-2

I spent two hours trying to figure it out first. I tested my expression on several regexp online services and on several versions of mySQL. I divided the originally more complex expression into groups and chose the one that I thought was working incorrectly. Can you please tell me why in mySQL 8.0.15 regexp works like this:

>select '(77' REGEXP '^((\.([0-9]+))?)$';

>1

I thought \. could only mean a dot (.), but in fact, any symbol. Where am I wrong?

o_nerti
  • 11
  • 7
  • 3
    `'\.'` is `.` that matches the first `7`, you need `'\\.'`. *Because MySQL uses the C escape syntax in strings (for example, `\n` to represent the newline character), you must double any ``\`` that you use in your **expr** and **pat** arguments.* – Wiktor Stribiżew Jan 10 '20 at 10:41
  • Thank you so much for answering, you're right, I should have escaped the backslash. Tell me, please, if it's not difficult, why did my question cause a negative reaction? I would like to understand and avoid something like that in the future. – o_nerti Jan 10 '20 at 10:48
  • Avoid asking questions like "what does this code/regex do". Errors like yours are just typos since these are not real issues. Before asking what a regex means make sure you go through the string basics.

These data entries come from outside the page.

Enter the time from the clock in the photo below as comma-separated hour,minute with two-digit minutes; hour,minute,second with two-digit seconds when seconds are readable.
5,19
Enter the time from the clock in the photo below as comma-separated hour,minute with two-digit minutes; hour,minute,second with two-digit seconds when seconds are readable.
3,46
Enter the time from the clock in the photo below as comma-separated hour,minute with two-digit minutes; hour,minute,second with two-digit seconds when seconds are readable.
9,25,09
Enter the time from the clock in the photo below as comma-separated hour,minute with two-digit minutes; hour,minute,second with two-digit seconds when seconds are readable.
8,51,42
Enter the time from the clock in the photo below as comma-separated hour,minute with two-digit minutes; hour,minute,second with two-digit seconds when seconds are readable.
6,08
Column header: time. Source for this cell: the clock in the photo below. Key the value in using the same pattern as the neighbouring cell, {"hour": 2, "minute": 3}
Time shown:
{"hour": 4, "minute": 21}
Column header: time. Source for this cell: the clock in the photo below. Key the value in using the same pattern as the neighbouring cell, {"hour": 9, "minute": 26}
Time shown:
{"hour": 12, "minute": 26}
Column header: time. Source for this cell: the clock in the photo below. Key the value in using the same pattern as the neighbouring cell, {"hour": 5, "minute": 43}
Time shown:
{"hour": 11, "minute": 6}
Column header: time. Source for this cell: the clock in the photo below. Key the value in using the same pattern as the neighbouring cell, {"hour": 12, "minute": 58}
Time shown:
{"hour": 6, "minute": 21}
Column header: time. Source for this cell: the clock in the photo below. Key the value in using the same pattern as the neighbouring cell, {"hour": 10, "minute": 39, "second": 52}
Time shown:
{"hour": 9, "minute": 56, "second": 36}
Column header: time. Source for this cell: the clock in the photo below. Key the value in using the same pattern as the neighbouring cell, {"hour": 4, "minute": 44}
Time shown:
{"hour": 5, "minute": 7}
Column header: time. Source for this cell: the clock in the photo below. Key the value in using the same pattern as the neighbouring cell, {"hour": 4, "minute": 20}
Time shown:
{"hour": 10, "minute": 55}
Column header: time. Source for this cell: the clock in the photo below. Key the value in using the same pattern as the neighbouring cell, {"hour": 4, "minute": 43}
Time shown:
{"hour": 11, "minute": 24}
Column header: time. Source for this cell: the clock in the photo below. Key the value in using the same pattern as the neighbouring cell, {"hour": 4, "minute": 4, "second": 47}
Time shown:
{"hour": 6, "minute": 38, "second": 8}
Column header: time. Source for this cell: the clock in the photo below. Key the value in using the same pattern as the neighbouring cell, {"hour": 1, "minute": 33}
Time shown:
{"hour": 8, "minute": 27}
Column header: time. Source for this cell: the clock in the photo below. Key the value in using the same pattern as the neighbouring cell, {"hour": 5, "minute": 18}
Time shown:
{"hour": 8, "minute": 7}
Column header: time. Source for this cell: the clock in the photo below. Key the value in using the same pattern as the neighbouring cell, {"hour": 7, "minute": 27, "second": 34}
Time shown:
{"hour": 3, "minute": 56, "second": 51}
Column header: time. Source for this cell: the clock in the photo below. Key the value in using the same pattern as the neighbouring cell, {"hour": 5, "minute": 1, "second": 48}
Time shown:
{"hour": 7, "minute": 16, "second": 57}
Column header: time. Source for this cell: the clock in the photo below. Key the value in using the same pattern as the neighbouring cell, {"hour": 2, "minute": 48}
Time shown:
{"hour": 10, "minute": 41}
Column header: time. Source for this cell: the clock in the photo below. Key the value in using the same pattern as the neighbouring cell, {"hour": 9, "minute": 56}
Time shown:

Test regexps at http://regex101.com to see what they mean. MySQL 8+ regex is ICU based, so that site will be very helpful. – Wiktor Stribiżew Jan 10 '20 at 10:52
  • Of course, I spent two hours trying to figure it out first. I tested my expression on several regexp online services and on several versions of mySQL. I divided the originally more complex expression into groups and chose the one that I thought was working incorrectly. I also know very well about the problem of character escaping. But, unfortunately, I could not guess that these things are related. That's why I approached the expert community with a question. I still do not understand, honestly, how exactly I should ask a question here. – o_nerti Jan 10 '20 at 11:00
  • Just like this. You never know what the reaction will be. Again, avoid asking "why does it work like this" with just 3-4 lines in the question. Make sure you add the efforts like in the comment above in the question body. But this question is a dupe anyway. – Wiktor Stribiżew Jan 10 '20 at 11:01

1 Answers1

-1

(The suggested dup talks about word boundaries; this Question is more about backslashes and dot.)

I believe the main confusion has to do with clients turning backslashes and with the regexp processor tossing it when it is irrelevant.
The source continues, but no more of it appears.